On the other hand, CB-CAPS have been shown to be very specific for lupus (80%–90% specificity^8–10) and are present in the majority of lupus patients, even in those with milder disease.^9,10 Furthermore, a recent study showed a high frequency of positive CB-CAPS in patients with pre-SLE, similar to those patients with definite SLE. ¹⁴ These patients had fewer than four ACR Classification criteria (two or three) and some did not fulfill SLICC criteria. However, they were considered to have SLE by very experienced lupus clinicians. This finding is not surprising since complement activation is considered to be a main mechanism of tissue injury in SLE, and activated complement products would be expected to be generated even if serum complement levels remain normal. Since these activated complement products such as C3d and C4d are evanescent in plasma but bind covalently to cells, the measurement of CB-CAPS provides an important biomarker both of lupus pathophysiology and diagnosis. ⁸ It is thus reassuring that this patient with probable lupus who fulfilled SLICC criteria but not ACR criteria demonstrated evidence of complement activation as is found in patients with more classical disease. Some studies have suggested that CB-CAPS levels fluctuate with disease activity.^15,16 However, no large prospective study has as yet definitively demonstrated its value as a biomarker to predict lupus flares.

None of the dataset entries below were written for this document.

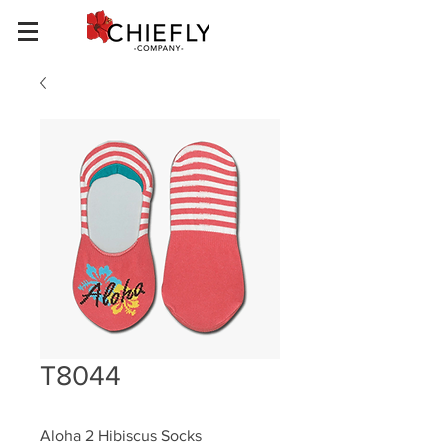
T8044
Aloha 2 Hibiscus Socks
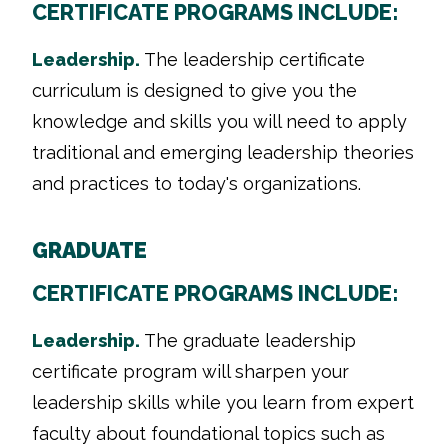
CERTIFICATE PROGRAMS INCLUDE:
Leadership.
The leadership certificate
curriculum is designed to give you the
knowledge and skills you will need to apply
traditional and emerging leadership theories
and practices to today's organizations.
GRADUATE
CERTIFICATE PROGRAMS INCLUDE:
Leadership.
The graduate leadership
certificate program will sharpen your
leadership skills while you learn from expert
faculty about foundational topics such as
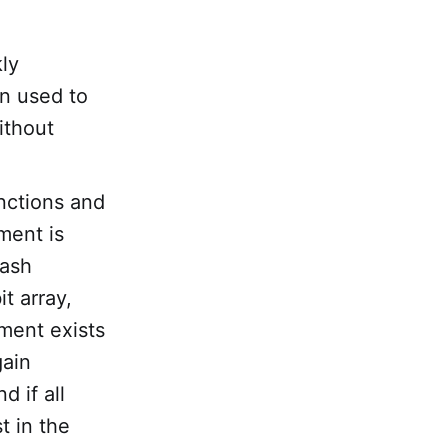
kly
en used to
ithout
unctions and
ment is
hash
t array,
ement exists
gain
d if all
t in the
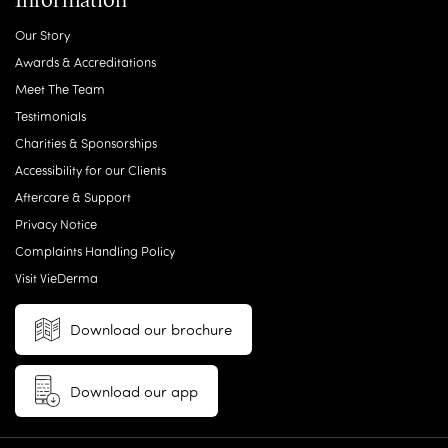
Our Story
Awards & Accreditations
Meet The Team
Testimonials
Charities & Sponsorships
Accessibility for our Clients
Aftercare & Support
Privacy Notice
Complaints Handling Policy
Visit VieDerma
Download our brochure
Download our app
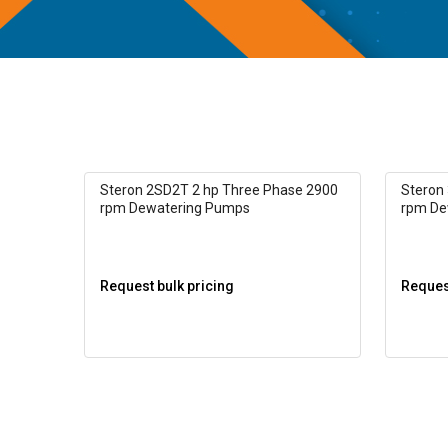
Steron 2SD2T 2 hp Three Phase 2900
Steron
rpm Dewatering Pumps
rpm De
Request bulk pricing
Request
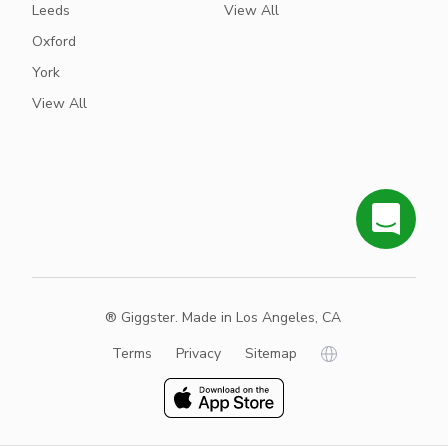
Leeds
View All
Oxford
York
View All
® Giggster. Made in Los Angeles, CA
Terms
Privacy
Sitemap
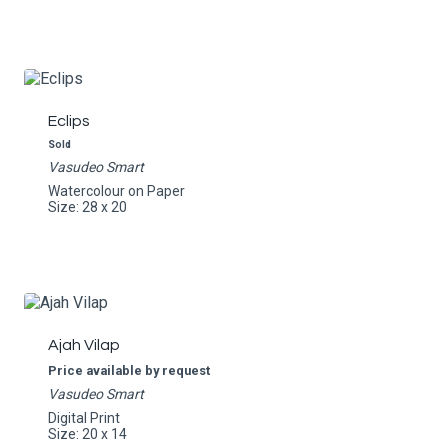
Eclips
Sold
Vasudeo Smart
Watercolour on Paper
Size: 28 x 20
Ajah Vilap
Price available by request
Vasudeo Smart
Digital Print
Size: 20 x 14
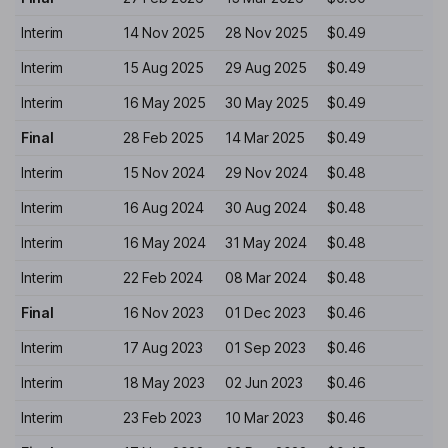
Interim
14 Nov 2025
28 Nov 2025
$0.49
Interim
15 Aug 2025
29 Aug 2025
$0.49
Interim
16 May 2025
30 May 2025
$0.49
Final
28 Feb 2025
14 Mar 2025
$0.49
Interim
15 Nov 2024
29 Nov 2024
$0.48
Interim
16 Aug 2024
30 Aug 2024
$0.48
Interim
16 May 2024
31 May 2024
$0.48
Interim
22 Feb 2024
08 Mar 2024
$0.48
Final
16 Nov 2023
01 Dec 2023
$0.46
Interim
17 Aug 2023
01 Sep 2023
$0.46
Interim
18 May 2023
02 Jun 2023
$0.46
Interim
23 Feb 2023
10 Mar 2023
$0.46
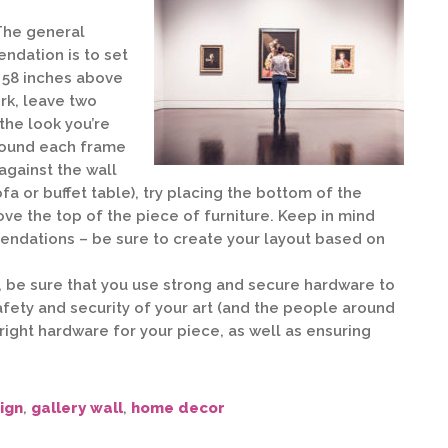
he general
dation is to set
t 58 inches above
ork, leave two
the look you’re
around each frame
 against the wall
fa or buffet table), try placing the bottom of the
ove the top of the piece of furniture. Keep in mind
ndations – be sure to create your layout based on
, be sure that you use strong and secure hardware to
fety and security of your art (and the people around
 right hardware for your piece, as well as ensuring
ign
,
gallery wall
,
home decor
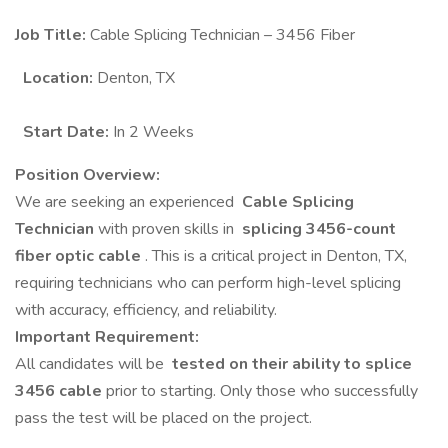
Job Title:
Cable Splicing Technician – 3456 Fiber
Location:
Denton, TX
Start Date:
In 2 Weeks
Position Overview:
We are seeking an experienced
Cable Splicing
Technician
with proven skills in
splicing 3456-count
fiber optic cable
. This is a critical project in Denton, TX,
requiring technicians who can perform high-level splicing
with accuracy, efficiency, and reliability.
Important Requirement:
All candidates will be
tested on their ability to splice
3456 cable
prior to starting. Only those who successfully
pass the test will be placed on the project.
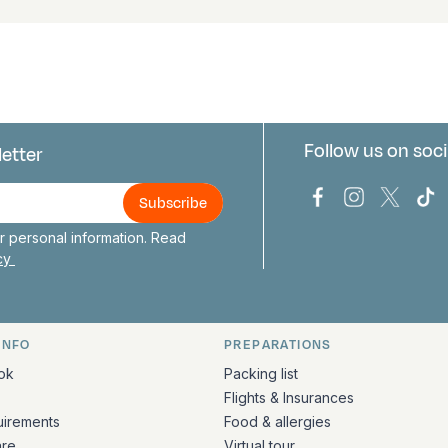
Follow us on soci
letter
us
Bark Europa on
Bark Europa
Bark E
Ba
 personal information. Read
icy
INFO
PREPARATIONS
ation
ok
Packing list
Flights & Insurances
uirements
Food & allergies
are
Virtual tour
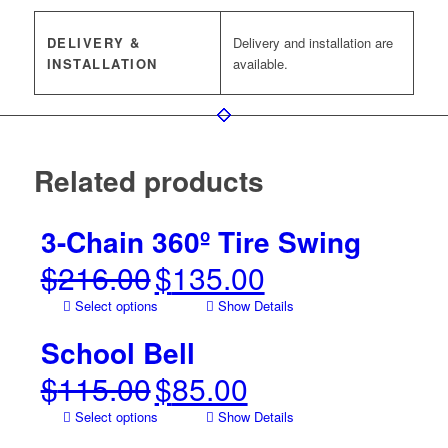
DELIVERY &
Delivery and installation are
INSTALLATION
available.
Related products
3-Chain 360º Tire Swing
$
216.00
$
135.00
Original
Current
price
price
Select options
Show Details
was:
is:
$216.00.
$135.00.
School Bell
$
115.00
$
85.00
Original
Current
price
price
Select options
Show Details
was:
is:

This patient had anti-neuromyelitis optica (NMO) antibodies. It is known that patients with probable lupus, definite lupus, and other connective tissue disorders can develop myelopathies, some of which are associated with antibodies to aquaporin-4, the antibody found in NMO. ¹⁷ Furthermore, complement-mediated injury may be important in the pathophysiology of autoimmune myelitis, and measurement of CB-CAPS might be of interest in these patients. ¹⁸ Anti-NMO is not one of the autoantibodies included in either the ACR or SLICC criteria but could be a useful biomarker in atypical SLE with myelopathies. The prevalence of CB-CAPS in these patients has not been studied.

This case suggests that CB-CAPS may have value as a diagnostic biomarker in patients with probable lupus, including those with normal serum complement levels.